## Texte étudié
★ ★ ★
Force est donc de constater que les stratégies adoptées, les structures mises en place s’avèrent platement inefficaces. La lutte contre la corruption est loin de connaitre les prémisses d’une amélioration dans notre pays. En 2015, Transparency International a révélé le classement mondial de Madagascar au 123ème rang sur 168 pays avec une note de 28/100. Si le nombre de pays ayant réussi à améliorer leur score a connu une progression, Madagascar fait hélas partie de la minorité pour laquelle la perception de la corruption s’est aggravée.
Pour une déclaration de patrimoine efficace
La corruption dans le monde de la justice est des plus décriées. Pour la prévenir, les magistrats ont été notamment – à l’instar d’autres hauts fonctionnaires – soumis à l’obligation d’effectuer une déclaration annuelle de patrimoine et pour la première fois dans les 3 mois de leur prise de fonction [4]. Cette obligation est maintenue pendant les 2 années suivant la cessation des fonctions de l’intéressé. Pareille mesure étant censée promouvoir la transparence dans l’exercice des fonctions publiques, de garantir l’intégrité des serviteurs de l’État et d’affermir la confiance du public envers les institutions.
★ ★ ★
## Données disponibles

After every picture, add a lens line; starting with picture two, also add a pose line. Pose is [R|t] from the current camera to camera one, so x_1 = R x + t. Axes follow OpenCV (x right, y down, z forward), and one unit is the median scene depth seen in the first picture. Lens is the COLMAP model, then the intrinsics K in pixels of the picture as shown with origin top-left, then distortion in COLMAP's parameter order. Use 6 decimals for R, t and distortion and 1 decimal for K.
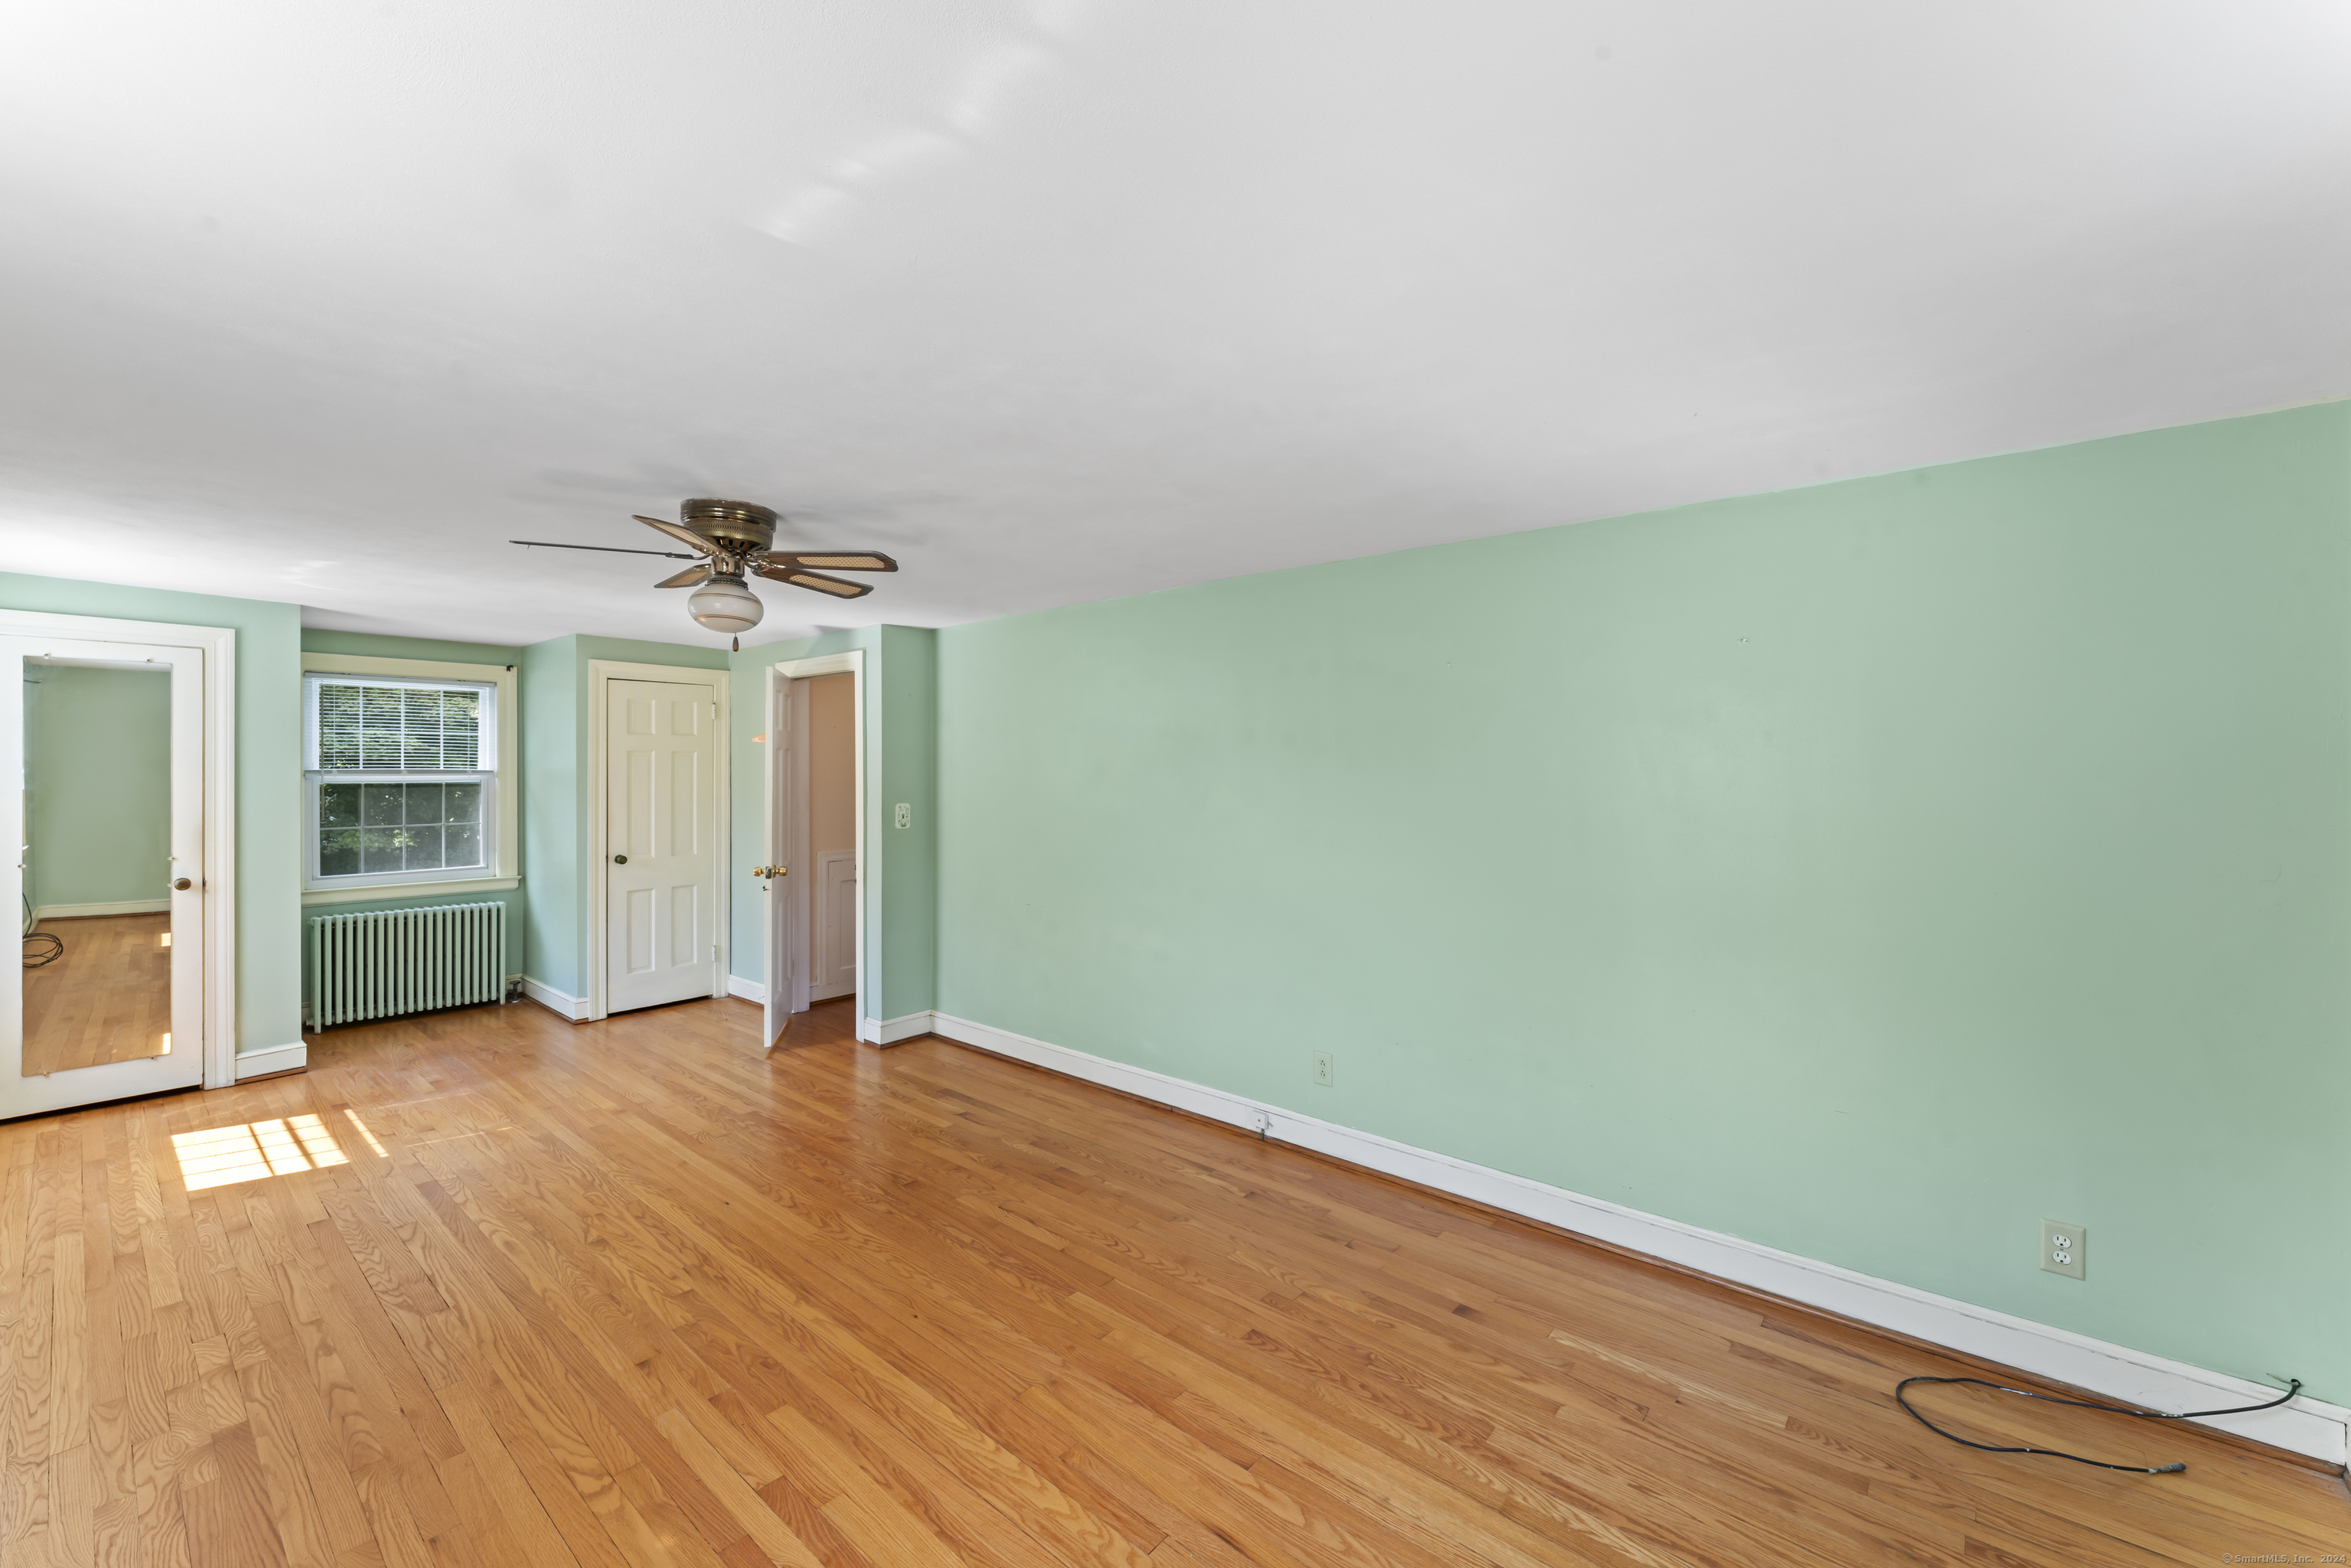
★ ★ ★
## Travail demandé
Rédigez la suite du texte sur la lutte contre la corruption à Madagascar, en commençant juste après sa dernière phrase.

## Réponse proposée
Or le train de vie affiché par certains d’entre eux fait douter de l’efficacité du mécanisme. Il existe bel et bien une loi sur l’enrichissement sans cause [5], mais qui la respecte et qui la fait appliquer ? Le SeFaFi s’en était inquiété récemment [6]. Un autre moyen de contourner la déclaration de patrimoine consiste à mettre son argent sur un compte à l’étranger. A ce propos, la législation autorise-t-elle les citoyens malgaches à posséder un compte bancaire hors du territoire national ?
Faut-il rappeler qu’actuellement les déclarations sont remises au BIANCO qui est chargé de les archiver et d’en « assurer la confidentialité » ? Elles ne seront communiquées que dans des cas très limités : à la requête expresse du déclarant ou de ses ayants droits, ou encore à la demande de certaines autorités judiciaires lorsque leur communication est nécessaire à la solution d’un litige ou utile pour la découverte de la vérité. Pour les magistrats, ces déclarations ne seront exploitées que :
1. à la demande du Premier Président de la Cour Suprême, lorsque leur communication paraît nécessaire à la solution d’un litige dont elle a été régulièrement saisie ou utile à la découverte de la vérité ;
2. à la demande du Procureur Général près la Cour Suprême, lorsqu’une plainte a été déposée ou lorsque des informations lui sont parvenues, susceptibles de mettre en cause la ou les personnes ayant effectué ces déclarations ou formulé ces observations [7].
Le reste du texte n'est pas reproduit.